## Line Chart: Parallel scaling of verifier compute: MATH-500
### Overview
The image is a line chart comparing the accuracy (%) of different models (ThinkPRM-14B, ThinkPRM-14B@4, ThinkPRM-14B@8, DiscPRM-14B, and Majority) against the number of solutions (2^0 to 2^5) for a verifier compute task on MATH-500. The chart illustrates how the accuracy of each model scales with an increasing number of solutions.
### Components/Axes
* **Title:** Parallel scaling of verifier compute: MATH-500
* **X-axis:** Number of solutions (2^0, 2^1, 2^2, 2^3, 2^4, 2^5)
* **Y-axis:** Accuracy (%) (50, 55, 60, 65, 70, 75, 80, 85)
* **Legend:** Located at the bottom of the chart.
* ThinkPRM-14B (brown line with star markers)
* ThinkPRM-14B@4 (light blue dashed line with triangle markers)
* ThinkPRM-14B@8 (yellow dash-dot line with square markers)
* DiscPRM-14B (green line with circle markers)
* Majority (tan line with circle markers)
### Detailed Analysis
* **X-Axis Values:** The x-axis represents the number of solutions, with values at powers of 2: 2^0 (1), 2^1 (2), 2^2 (4), 2^3 (8), 2^4 (16), and 2^5 (32).
* **Y-Axis Values:** The y-axis represents the accuracy in percentage, ranging from 50% to 85% in increments of 5%.
**Data Series Analysis:**
* **ThinkPRM-14B (brown line with star markers):**
* Trend: Generally increasing.
* Data Points:
* 2^0: ~51%
* 2^1: ~51%
* 2^2: ~69%
* 2^3: ~77%
* 2^4: ~79%
* 2^5: ~83%
* **ThinkPRM-14B@4 (light blue dashed line with triangle markers):**
* Trend: Increasing.
* Data Points:
* 2^0: ~51%
* 2^1: ~62%
* 2^2: ~69%
* 2^3: ~81%
* 2^4: ~82%
* 2^5: ~84%
* **ThinkPRM-14B@8 (yellow dash-dot line with square markers):**
* Trend: Increasing.
* Data Points:
* 2^0: ~51%
* 2^1: ~61%
* 2^2: ~69%
* 2^3: ~77%
* 2^4: ~80%
* 2^5: ~83%
* **DiscPRM-14B (green line with circle markers):**
* Trend: Increasing, then plateaus.
* Data Points:
* 2^0: ~51%
* 2^1: ~62%
* 2^2: ~70%
* 2^3: ~73%
* 2^4: ~73%
* 2^5: ~73%
* **Majority (tan line with circle markers):**
* Trend: Stagnant, then increasing.
* Data Points:
* 2^0: ~51%
* 2^1: ~51%
* 2^2: ~69%
* 2^3: ~73%
* 2^4: ~73%
* 2^5: ~73%
### Key Observations
* ThinkPRM-14B@4 generally achieves the highest accuracy across all solution counts.
* DiscPRM-14B and Majority models plateau in accuracy after 2^3 solutions.
* All models start with similar accuracy at 2^0 solutions.
* The accuracy of all models generally increases with the number of solutions, except for DiscPRM-14B and Majority, which plateau.
### Interpretation
The chart demonstrates the parallel scaling performance of different verifier compute models on the MATH-500 dataset.
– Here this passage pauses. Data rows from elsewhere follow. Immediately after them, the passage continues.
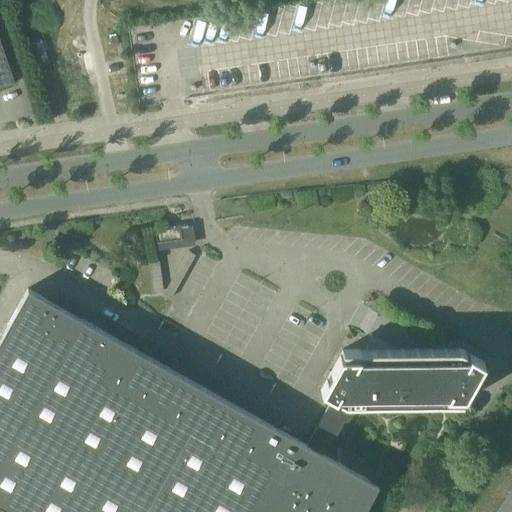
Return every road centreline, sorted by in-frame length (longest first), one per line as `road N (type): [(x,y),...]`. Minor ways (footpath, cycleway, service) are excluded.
road 1 (unclassified): [(511,103),(0,179)]
road 2 (unclassified): [(0,212),(511,137)]
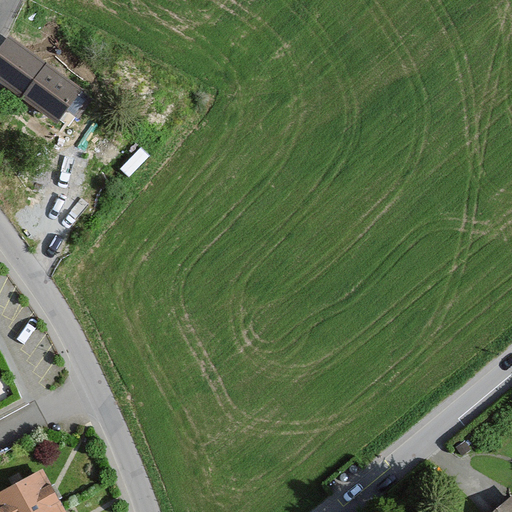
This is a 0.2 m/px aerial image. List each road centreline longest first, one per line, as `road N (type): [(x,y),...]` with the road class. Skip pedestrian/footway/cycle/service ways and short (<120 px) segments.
road 1 (residential): [(0,227),(54,306),(145,511)]
road 2 (residential): [(339,511),(511,366)]
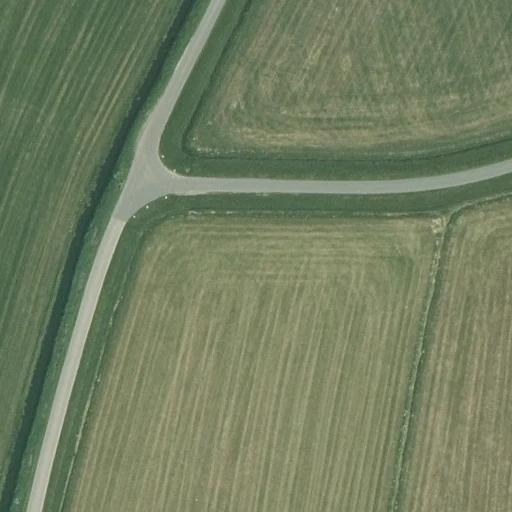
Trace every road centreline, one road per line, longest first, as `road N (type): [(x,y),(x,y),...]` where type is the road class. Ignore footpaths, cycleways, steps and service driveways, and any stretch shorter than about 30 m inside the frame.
road 1 (unclassified): [(132,182),(413,186),(511,165)]
road 2 (unclassified): [(32,511),(90,287),(132,182)]
road 3 (unclassified): [(132,182),(217,0)]
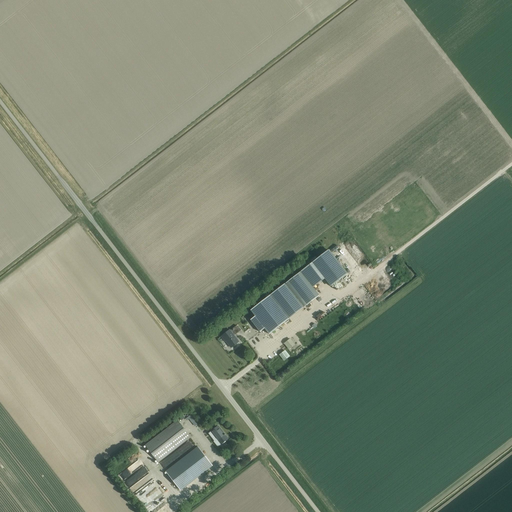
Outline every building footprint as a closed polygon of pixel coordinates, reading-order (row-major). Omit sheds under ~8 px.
[(364,225),(359,237),(373,242),(377,229),(364,225)] [(312,263),(325,280),(331,286),(347,274),(328,250),(317,259),(315,256),(310,260),(312,263)] [(338,257),(343,265),(349,261),(354,270),(358,267),(347,250),(342,254),(338,257)] [(319,295),(314,289),(300,272),(285,284),(303,308),(319,295)] [(379,284),(375,289),(380,293),(384,288),(379,284)] [(289,318),(271,295),(251,310),(255,316),(250,320),(260,332),(265,328),(269,334),(289,318)] [(234,336),(241,331),(237,325),(230,331),(230,330),(221,336),(224,340),(225,339),(231,348),(239,342),(234,336)] [(158,462),(190,437),(177,420),(145,445),(158,462)] [(218,426),(211,432),(209,434),(211,436),(213,434),(217,439),(221,444),(228,439),(225,435),(226,435),(225,434),(218,426)] [(181,490),(212,466),(198,447),(166,471),(181,490)] [(139,462),(130,470),(133,474),(143,466),(139,462)] [(139,474),(142,477),(148,472),(145,468),(139,474)]
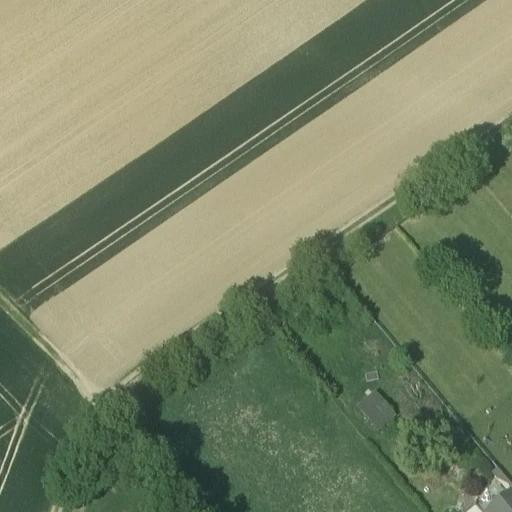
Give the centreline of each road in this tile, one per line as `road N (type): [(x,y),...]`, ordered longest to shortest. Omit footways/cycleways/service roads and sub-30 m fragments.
road 1 (track): [(511,119),(148,364),(100,407)]
road 2 (track): [(0,304),(100,407)]
road 3 (track): [(100,407),(185,511)]
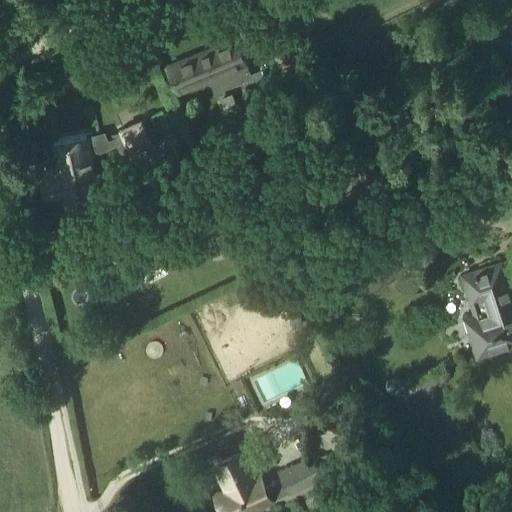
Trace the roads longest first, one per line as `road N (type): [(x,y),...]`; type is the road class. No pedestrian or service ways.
road 1 (track): [(70,511),(26,291)]
road 2 (track): [(136,0),(0,61)]
road 3 (track): [(26,291),(0,160)]
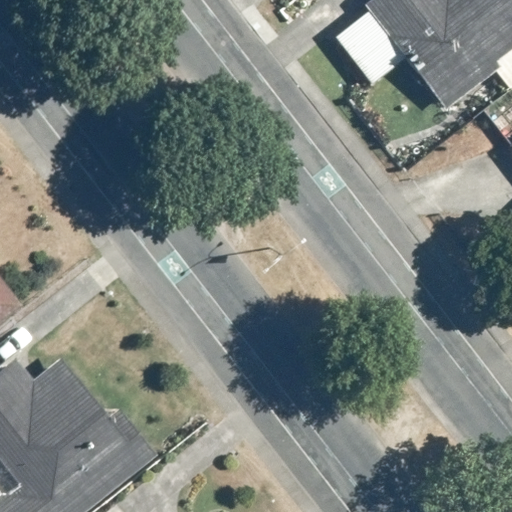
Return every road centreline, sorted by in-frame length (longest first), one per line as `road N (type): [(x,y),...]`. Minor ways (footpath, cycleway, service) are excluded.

The ThinkPRM-14B variants, especially ThinkPRM-14B@4, show the best scaling behavior, achieving higher accuracy as the number of solutions increases. The DiscPRM-14B and Majority models, however, reach a performance ceiling, suggesting that increasing the number of solutions beyond a certain point does not improve their accuracy. This indicates that the ThinkPRM-14B models are better suited for tasks where a larger number of solutions can be explored to improve verification accuracy. The "@4" and "@8" likely refer to different configurations or parameters within the ThinkPRM-14B model, with "@4" being the most effective in this scenario.